■ About this exercise: Give back each line of the data exactly.

■ Saved data entries:
▬▬▬▬▬▬▬▬▬▬

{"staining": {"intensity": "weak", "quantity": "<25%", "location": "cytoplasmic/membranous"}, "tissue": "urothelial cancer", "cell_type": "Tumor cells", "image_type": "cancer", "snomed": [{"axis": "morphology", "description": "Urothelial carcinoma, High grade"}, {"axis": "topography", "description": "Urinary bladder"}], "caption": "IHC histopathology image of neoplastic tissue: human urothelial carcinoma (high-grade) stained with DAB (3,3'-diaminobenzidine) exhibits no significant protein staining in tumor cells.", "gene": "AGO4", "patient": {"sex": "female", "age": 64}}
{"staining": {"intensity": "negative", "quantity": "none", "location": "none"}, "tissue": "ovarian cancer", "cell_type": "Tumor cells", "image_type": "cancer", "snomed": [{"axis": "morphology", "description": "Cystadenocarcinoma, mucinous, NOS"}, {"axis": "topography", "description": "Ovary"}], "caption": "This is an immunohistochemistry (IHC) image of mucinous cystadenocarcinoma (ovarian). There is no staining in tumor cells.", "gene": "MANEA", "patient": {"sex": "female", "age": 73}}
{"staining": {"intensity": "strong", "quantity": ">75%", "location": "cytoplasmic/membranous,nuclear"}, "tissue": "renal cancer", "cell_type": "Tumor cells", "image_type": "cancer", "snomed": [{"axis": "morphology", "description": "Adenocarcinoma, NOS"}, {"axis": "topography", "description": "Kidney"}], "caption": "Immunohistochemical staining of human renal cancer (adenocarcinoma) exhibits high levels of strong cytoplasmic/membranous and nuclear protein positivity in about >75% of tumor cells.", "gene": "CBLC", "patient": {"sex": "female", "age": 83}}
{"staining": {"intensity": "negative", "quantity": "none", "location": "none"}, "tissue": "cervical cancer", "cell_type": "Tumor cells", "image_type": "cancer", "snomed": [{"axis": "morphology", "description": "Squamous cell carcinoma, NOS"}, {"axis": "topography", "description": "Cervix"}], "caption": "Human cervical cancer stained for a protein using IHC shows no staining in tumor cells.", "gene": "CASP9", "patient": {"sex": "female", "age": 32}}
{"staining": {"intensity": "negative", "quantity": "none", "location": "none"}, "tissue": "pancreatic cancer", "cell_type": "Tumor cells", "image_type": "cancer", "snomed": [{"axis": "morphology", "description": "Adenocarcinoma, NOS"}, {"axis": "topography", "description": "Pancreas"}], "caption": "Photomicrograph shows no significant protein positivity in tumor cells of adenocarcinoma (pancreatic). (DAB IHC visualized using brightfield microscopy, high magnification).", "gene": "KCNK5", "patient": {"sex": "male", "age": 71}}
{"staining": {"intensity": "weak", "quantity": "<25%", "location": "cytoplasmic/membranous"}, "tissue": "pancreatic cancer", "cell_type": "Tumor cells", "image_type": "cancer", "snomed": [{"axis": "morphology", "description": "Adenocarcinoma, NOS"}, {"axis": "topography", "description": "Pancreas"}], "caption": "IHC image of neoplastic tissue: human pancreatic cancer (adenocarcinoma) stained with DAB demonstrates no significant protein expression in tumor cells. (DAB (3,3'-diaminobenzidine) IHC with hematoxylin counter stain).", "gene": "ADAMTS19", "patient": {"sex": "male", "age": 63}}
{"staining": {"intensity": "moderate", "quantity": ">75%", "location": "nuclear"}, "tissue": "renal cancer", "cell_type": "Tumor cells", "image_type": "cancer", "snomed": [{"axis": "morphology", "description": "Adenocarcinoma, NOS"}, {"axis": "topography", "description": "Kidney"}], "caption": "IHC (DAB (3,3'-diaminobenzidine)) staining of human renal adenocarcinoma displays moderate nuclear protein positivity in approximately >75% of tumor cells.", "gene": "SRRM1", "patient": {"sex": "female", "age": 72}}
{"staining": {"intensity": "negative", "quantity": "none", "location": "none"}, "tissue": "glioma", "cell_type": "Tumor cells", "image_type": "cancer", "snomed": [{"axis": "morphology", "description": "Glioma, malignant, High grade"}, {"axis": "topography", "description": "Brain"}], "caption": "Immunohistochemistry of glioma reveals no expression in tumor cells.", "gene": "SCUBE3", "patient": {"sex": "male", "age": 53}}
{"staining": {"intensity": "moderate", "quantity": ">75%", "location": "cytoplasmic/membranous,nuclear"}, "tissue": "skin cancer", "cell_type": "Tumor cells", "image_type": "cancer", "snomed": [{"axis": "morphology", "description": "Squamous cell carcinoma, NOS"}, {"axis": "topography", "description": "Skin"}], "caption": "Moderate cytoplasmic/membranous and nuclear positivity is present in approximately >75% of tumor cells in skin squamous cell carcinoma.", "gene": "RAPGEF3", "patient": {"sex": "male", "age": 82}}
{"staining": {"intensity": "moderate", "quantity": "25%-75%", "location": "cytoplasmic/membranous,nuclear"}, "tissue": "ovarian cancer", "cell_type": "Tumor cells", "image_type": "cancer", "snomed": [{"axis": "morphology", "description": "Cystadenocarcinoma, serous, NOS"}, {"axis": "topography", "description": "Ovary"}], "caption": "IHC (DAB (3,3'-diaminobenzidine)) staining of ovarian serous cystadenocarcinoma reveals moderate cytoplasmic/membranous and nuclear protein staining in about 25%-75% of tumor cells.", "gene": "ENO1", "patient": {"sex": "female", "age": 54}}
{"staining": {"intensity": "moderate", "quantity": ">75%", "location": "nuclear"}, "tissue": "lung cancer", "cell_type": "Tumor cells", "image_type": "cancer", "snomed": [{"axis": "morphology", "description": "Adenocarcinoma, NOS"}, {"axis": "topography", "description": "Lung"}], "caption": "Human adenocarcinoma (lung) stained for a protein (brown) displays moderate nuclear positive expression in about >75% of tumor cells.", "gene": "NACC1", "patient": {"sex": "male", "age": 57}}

▬▬▬▬▬▬▬▬▬▬

■ Output for this exercise:
{"staining": {"intensity": "weak", "quantity": "<25%", "location": "cytoplasmic/membranous"}, "tissue": "urothelial cancer", "cell_type": "Tumor cells", "image_type": "cancer", "snomed": [{"axis": "morphology", "description": "Urothelial carcinoma, High grade"}, {"axis": "topography", "description": "Urinary bladder"}], "caption": "IHC histopathology image of neoplastic tissue: human urothelial carcinoma (high-grade) stained with DAB (3,3'-diaminobenzidine) exhibits no significant protein staining in tumor cells.", "gene": "AGO4", "patient": {"sex": "female", "age": 64}}
{"staining": {"intensity": "negative", "quantity": "none", "location": "none"}, "tissue": "ovarian cancer", "cell_type": "Tumor cells", "image_type": "cancer", "snomed": [{"axis": "morphology", "description": "Cystadenocarcinoma, mucinous, NOS"}, {"axis": "topography", "description": "Ovary"}], "caption": "This is an immunohistochemistry (IHC) image of mucinous cystadenocarcinoma (ovarian). There is no staining in tumor cells.", "gene": "MANEA", "patient": {"sex": "female", "age": 73}}
{"staining": {"intensity": "strong", "quantity": ">75%", "location": "cytoplasmic/membranous,nuclear"}, "tissue": "renal cancer", "cell_type": "Tumor cells", "image_type": "cancer", "snomed": [{"axis": "morphology", "description": "Adenocarcinoma, NOS"}, {"axis": "topography", "description": "Kidney"}], "caption": "Immunohistochemical staining of human renal cancer (adenocarcinoma) exhibits high levels of strong cytoplasmic/membranous and nuclear protein positivity in about >75% of tumor cells.", "gene": "CBLC", "patient": {"sex": "female", "age": 83}}
{"staining": {"intensity": "negative", "quantity": "none", "location": "none"}, "tissue": "cervical cancer", "cell_type": "Tumor cells", "image_type": "cancer", "snomed": [{"axis": "morphology", "description": "Squamous cell carcinoma, NOS"}, {"axis": "topography", "description": "Cervix"}], "caption": "Human cervical cancer stained for a protein using IHC shows no staining in tumor cells.", "gene": "CASP9", "patient": {"sex": "female", "age": 32}}
{"staining": {"intensity": "negative", "quantity": "none", "location": "none"}, "tissue": "pancreatic cancer", "cell_type": "Tumor cells", "image_type": "cancer", "snomed": [{"axis": "morphology", "description": "Adenocarcinoma, NOS"}, {"axis": "topography", "description": "Pancreas"}], "caption": "Photomicrograph shows no significant protein positivity in tumor cells of adenocarcinoma (pancreatic). (DAB IHC visualized using brightfield microscopy, high magnification).", "gene": "KCNK5", "patient": {"sex": "male", "age": 71}}
{"staining": {"intensity": "weak", "quantity": "<25%", "location": "cytoplasmic/membranous"}, "tissue": "pancreatic cancer", "cell_type": "Tumor cells", "image_type": "cancer", "snomed": [{"axis": "morphology", "description": "Adenocarcinoma, NOS"}, {"axis": "topography", "description": "Pancreas"}], "caption": "IHC image of neoplastic tissue: human pancreatic cancer (adenocarcinoma) stained with DAB demonstrates no significant protein expression in tumor cells. (DAB (3,3'-diaminobenzidine) IHC with hematoxylin counter stain).", "gene": "ADAMTS19", "patient": {"sex": "male", "age": 63}}
{"staining": {"intensity": "moderate", "quantity": ">75%", "location": "nuclear"}, "tissue": "renal cancer", "cell_type": "Tumor cells", "image_type": "cancer", "snomed": [{"axis": "morphology", "description": "Adenocarcinoma, NOS"}, {"axis": "topography", "description": "Kidney"}], "caption": "IHC (DAB (3,3'-diaminobenzidine)) staining of human renal adenocarcinoma displays moderate nuclear protein positivity in approximately >75% of tumor cells.", "gene": "SRRM1", "patient": {"sex": "female", "age": 72}}
{"staining": {"intensity": "negative", "quantity": "none", "location": "none"}, "tissue": "glioma", "cell_type": "Tumor cells", "image_type": "cancer", "snomed": [{"axis": "morphology", "description": "Glioma, malignant, High grade"}, {"axis": "topography", "description": "Brain"}], "caption": "Immunohistochemistry of glioma reveals no expression in tumor cells.", "gene": "SCUBE3", "patient": {"sex": "male", "age": 53}}
{"staining": {"intensity": "moderate", "quantity": ">75%", "location": "cytoplasmic/membranous,nuclear"}, "tissue": "skin cancer", "cell_type": "Tumor cells", "image_type": "cancer", "snomed": [{"axis": "morphology", "description": "Squamous cell carcinoma, NOS"}, {"axis": "topography", "description": "Skin"}], "caption": "Moderate cytoplasmic/membranous and nuclear positivity is present in approximately >75% of tumor cells in skin squamous cell carcinoma.", "gene": "RAPGEF3", "patient": {"sex": "male", "age": 82}}
{"staining": {"intensity": "moderate", "quantity": "25%-75%", "location": "cytoplasmic/membranous,nuclear"}, "tissue": "ovarian cancer", "cell_type": "Tumor cells", "image_type": "cancer", "snomed": [{"axis": "morphology", "description": "Cystadenocarcinoma, serous, NOS"}, {"axis": "topography", "description": "Ovary"}], "caption": "IHC (DAB (3,3'-diaminobenzidine)) staining of ovarian serous cystadenocarcinoma reveals moderate cytoplasmic/membranous and nuclear protein staining in about 25%-75% of tumor cells.", "gene": "ENO1", "patient": {"sex": "female", "age": 54}}
{"staining": {"intensity": "moderate", "quantity": ">75%", "location": "nuclear"}, "tissue": "lung cancer", "cell_type": "Tumor cells", "image_type": "cancer", "snomed": [{"axis": "morphology", "description": "Adenocarcinoma, NOS"}, {"axis": "topography", "description": "Lung"}], "caption": "Human adenocarcinoma (lung) stained for a protein (brown) displays moderate nuclear positive expression in about >75% of tumor cells.", "gene": "NACC1", "patient": {"sex": "male", "age": 57}}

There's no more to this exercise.